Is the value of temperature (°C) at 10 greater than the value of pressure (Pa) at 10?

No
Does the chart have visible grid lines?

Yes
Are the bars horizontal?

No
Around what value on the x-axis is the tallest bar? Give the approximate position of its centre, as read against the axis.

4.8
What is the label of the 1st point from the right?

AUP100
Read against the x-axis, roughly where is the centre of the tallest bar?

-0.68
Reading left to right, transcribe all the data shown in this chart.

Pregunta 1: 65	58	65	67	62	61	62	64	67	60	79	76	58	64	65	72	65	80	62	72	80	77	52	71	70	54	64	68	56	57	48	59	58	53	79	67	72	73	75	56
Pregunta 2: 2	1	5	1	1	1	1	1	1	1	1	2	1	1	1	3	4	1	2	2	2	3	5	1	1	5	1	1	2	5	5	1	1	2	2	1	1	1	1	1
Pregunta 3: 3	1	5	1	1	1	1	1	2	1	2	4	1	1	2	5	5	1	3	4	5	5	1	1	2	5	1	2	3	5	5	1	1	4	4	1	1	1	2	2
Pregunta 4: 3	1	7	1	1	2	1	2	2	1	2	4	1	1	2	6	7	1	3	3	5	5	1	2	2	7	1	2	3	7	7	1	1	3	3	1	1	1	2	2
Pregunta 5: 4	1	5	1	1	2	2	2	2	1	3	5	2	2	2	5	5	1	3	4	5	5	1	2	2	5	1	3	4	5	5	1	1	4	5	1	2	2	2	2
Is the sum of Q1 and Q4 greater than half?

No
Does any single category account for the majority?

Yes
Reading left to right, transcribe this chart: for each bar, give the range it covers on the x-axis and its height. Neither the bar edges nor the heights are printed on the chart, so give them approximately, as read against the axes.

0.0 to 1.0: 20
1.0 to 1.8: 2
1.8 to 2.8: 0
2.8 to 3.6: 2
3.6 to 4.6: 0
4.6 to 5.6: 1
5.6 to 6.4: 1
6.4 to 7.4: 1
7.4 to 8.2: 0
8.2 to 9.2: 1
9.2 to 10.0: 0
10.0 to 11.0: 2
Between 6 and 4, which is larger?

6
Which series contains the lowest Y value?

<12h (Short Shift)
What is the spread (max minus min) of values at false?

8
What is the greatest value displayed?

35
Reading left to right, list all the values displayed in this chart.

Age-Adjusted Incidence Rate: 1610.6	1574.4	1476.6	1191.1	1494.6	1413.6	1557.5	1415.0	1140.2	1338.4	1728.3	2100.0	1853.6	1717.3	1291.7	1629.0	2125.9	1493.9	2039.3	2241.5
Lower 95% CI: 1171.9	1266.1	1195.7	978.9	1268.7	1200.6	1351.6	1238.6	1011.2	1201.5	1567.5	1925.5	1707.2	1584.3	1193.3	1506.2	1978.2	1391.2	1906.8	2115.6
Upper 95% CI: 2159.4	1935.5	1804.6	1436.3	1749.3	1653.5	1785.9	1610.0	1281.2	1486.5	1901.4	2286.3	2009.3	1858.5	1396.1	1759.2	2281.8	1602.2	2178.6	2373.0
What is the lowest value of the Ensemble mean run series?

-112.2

How to complete this task =>
Extract, word for word, the part of the material that runs from its first line through the line containing "What is the label", including both of those lines.

Problem solution =>
Is the value of temperature (°C) at 10 greater than the value of pressure (Pa) at 10?

No
Does the chart have visible grid lines?

Yes
Are the bars horizontal?

No
Around what value on the x-axis is the tallest bar? Give the approximate position of its centre, as read against the axis.

4.8
What is the label of the 1st point from the right?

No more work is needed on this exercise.